October 5, 2016 at 5:00 pm

I suspect that a real application spends very little overall time sorting strings, so optimizing that part will have little impact on the overall performance.

I recently profiled some data acquisition middleware, and discovered that it spent 93% of it’s time waiting on the driver to deliver raw data. Optimizing the remaining 7% would be largely a waste of my time.

When looking closely at the driver – I further uncovered that I was operating at about 70% of the underlying transport mechanisms’ capacity – and improving this would require better firmware on the device side (reducing gaps between bytes and strings).

So – even though I was adding arrays of integer numbers together, and I could see ways to optimize these, it would make no appreciable difference overall.
1. Daniel Lemire says:
  
  October 5, 2016 at 5:53 pm
  
  @Dominic
  
  You’ll get no argument from me.
  
  Many systems have their performance bound set by IO, network… or other architectural constraints. That’s why we build massive systems using JavaScript (which does not even support parallelism!).
Abhimanyu Rawat says:

October 5, 2016 at 5:08 pm

As you said it’s application dependent, in MySQL where a fixed length is required the performance should be better. And going further in C padded where the string fits in word length only, there is some architecture dependency as well right, for tuning it to avoid pointers ?
1. Daniel Lemire says:
  
  October 5, 2016 at 6:10 pm
  
  in MySQL where a fixed length is required the performance should be better
  
  I expect so but I’d be interested in seeing numbers.
Leonid Boytsov says:

October 5, 2016 at 5:39 pm

GCC strings are notoriously bad, because they are copy-on-write. They even used to have atomic operations involved in simple constructors, not to mention that GNU couldn’t implement a bug-free string implementation for a multi-core environment for many years. Copy-on-read strings are probably better (unfortunately, STLPORT died).

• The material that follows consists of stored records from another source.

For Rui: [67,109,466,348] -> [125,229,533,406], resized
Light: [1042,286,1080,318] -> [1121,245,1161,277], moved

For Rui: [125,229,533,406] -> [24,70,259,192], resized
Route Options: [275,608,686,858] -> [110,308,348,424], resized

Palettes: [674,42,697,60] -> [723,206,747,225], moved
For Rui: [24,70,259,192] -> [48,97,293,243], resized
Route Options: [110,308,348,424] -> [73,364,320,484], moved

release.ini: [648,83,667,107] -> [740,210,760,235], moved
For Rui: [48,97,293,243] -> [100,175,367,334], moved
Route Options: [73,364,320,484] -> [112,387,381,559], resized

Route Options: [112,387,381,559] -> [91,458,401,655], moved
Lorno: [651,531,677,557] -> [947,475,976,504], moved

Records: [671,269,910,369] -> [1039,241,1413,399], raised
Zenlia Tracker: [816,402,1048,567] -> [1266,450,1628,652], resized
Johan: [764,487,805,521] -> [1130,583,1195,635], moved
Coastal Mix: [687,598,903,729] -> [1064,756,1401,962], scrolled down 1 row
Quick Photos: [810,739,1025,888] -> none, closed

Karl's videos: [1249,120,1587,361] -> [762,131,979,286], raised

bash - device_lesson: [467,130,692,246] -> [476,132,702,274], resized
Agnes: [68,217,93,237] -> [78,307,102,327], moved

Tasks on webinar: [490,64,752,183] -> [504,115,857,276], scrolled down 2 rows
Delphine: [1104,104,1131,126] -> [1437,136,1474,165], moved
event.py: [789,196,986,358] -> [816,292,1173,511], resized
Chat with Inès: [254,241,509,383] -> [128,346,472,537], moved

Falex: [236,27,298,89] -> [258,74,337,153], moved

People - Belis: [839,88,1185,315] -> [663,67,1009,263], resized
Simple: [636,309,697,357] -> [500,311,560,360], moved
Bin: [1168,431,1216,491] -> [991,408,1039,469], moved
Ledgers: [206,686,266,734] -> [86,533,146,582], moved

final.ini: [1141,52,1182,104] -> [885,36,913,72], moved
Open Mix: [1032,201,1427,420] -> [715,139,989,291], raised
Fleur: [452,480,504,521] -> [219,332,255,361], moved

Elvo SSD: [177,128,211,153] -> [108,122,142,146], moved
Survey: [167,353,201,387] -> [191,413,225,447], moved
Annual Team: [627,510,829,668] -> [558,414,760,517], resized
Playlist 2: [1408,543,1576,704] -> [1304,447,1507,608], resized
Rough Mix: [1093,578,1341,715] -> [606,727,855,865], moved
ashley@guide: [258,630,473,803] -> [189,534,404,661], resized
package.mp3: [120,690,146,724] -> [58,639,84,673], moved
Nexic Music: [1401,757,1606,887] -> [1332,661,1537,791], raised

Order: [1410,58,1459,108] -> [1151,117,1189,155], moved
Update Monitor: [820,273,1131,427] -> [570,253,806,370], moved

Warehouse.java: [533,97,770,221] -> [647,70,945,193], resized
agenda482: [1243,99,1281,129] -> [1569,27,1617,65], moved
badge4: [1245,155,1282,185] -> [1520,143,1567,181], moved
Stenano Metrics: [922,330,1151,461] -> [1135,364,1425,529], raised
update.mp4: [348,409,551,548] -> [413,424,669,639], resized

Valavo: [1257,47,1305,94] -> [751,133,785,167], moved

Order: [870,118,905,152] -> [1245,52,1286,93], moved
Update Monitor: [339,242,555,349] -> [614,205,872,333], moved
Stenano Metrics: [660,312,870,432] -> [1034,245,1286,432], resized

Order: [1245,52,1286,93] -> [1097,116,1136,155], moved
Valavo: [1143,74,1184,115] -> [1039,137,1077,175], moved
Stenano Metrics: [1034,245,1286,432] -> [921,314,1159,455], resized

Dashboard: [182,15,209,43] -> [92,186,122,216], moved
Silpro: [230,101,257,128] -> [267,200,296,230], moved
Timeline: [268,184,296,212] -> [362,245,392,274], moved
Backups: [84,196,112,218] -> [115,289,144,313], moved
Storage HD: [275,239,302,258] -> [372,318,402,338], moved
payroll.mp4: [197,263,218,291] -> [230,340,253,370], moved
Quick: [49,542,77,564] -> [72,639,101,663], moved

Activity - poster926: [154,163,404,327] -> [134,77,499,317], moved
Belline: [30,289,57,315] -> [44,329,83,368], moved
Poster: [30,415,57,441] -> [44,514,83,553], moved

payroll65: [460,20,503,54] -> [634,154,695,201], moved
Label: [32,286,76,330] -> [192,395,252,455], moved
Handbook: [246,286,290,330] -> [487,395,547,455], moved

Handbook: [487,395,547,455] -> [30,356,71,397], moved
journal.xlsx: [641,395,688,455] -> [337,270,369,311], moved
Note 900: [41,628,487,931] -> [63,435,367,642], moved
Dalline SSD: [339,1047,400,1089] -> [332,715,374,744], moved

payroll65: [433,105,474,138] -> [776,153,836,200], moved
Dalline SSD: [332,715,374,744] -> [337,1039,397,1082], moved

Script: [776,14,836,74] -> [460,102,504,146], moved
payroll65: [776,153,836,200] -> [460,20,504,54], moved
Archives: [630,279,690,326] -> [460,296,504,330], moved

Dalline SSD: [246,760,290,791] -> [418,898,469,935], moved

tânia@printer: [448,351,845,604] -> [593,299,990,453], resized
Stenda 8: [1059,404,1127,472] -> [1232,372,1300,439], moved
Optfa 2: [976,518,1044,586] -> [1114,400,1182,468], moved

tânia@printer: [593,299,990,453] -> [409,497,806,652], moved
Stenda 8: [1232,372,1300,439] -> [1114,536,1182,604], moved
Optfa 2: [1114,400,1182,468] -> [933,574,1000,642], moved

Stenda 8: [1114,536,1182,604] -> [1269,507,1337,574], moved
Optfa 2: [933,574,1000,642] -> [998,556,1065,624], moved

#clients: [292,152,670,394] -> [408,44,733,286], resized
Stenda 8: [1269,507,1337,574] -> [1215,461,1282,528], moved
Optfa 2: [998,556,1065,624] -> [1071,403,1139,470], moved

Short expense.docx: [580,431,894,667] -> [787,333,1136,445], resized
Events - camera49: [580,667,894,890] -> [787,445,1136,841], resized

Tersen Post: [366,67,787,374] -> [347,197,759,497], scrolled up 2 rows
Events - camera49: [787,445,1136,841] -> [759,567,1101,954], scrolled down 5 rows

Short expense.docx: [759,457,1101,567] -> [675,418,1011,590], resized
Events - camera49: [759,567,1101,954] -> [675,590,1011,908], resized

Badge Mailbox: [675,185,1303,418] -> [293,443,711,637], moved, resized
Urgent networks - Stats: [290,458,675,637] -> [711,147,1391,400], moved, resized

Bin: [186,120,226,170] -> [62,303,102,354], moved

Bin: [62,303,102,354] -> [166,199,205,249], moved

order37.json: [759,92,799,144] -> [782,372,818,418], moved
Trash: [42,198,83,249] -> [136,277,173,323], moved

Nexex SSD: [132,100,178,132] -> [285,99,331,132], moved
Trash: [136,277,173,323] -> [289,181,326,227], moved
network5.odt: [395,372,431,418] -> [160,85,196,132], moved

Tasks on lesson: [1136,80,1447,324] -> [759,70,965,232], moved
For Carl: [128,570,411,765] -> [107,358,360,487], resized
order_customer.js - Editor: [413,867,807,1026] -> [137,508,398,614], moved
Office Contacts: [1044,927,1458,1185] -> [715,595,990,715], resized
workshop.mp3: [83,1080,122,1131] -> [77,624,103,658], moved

That said, even with copy-on-read strings, accessing the string requires a dereference operation, which slows things down. Try a variant of the string, which keeps the counter followed by the data buffer. This one could be fast, IMHO.
1. davetweed says:
  
  October 5, 2016 at 6:22 pm
  
  I think that used to be the case prior to the changes for C++11. (Not that g++’s stuff is brilliant, but it does use the SSO now.)
  1. Leonid Boytsov says:
    
    October 5, 2016 at 7:20 pm
    
    Good to know, thank you! Is 1024 char a short string?
    1. Daniel Lemire says:
      
      October 5, 2016 at 7:30 pm
      
      To clarify: in the test, my strings are short (much less than 8 bytes), but I sort 1024 of them.
Leonid Boytsov says:

October 5, 2016 at 5:41 pm

BTW, Java’s string are immutable for a good reason. In a multi-threaded environment, it’s often much cheaper to copy a small string than to block a gazillion of threads on trivial string operations.
1. Daniel Lemire says:
  
  October 5, 2016 at 6:05 pm
  
  That’s a good point.
  
  Rust and Swift offer both mutable and immutable strings.
KWillets says:

October 5, 2016 at 7:50 pm

We’ve unfortunately hit the point where most dictionary words will fit into a single machine word; the classic benchmark of sorting the dictionary turns out slower using classic algorithms than sorting it fixed-length.

Some current algorithms use the fixed-length method by caching 4-8 bytes in an int next to the string pointer. For instance here: http://rd.springer.com/chapter/10.1007%2F978-3-540-89097-3_3#page-1 . It is indeed faster.
Jason Schulz says:

October 5, 2016 at 11:32 pm

It seems like adding length to the type in certain cases, similar to std::array, ultimately gives the compiler/optimizer more information to optimize with.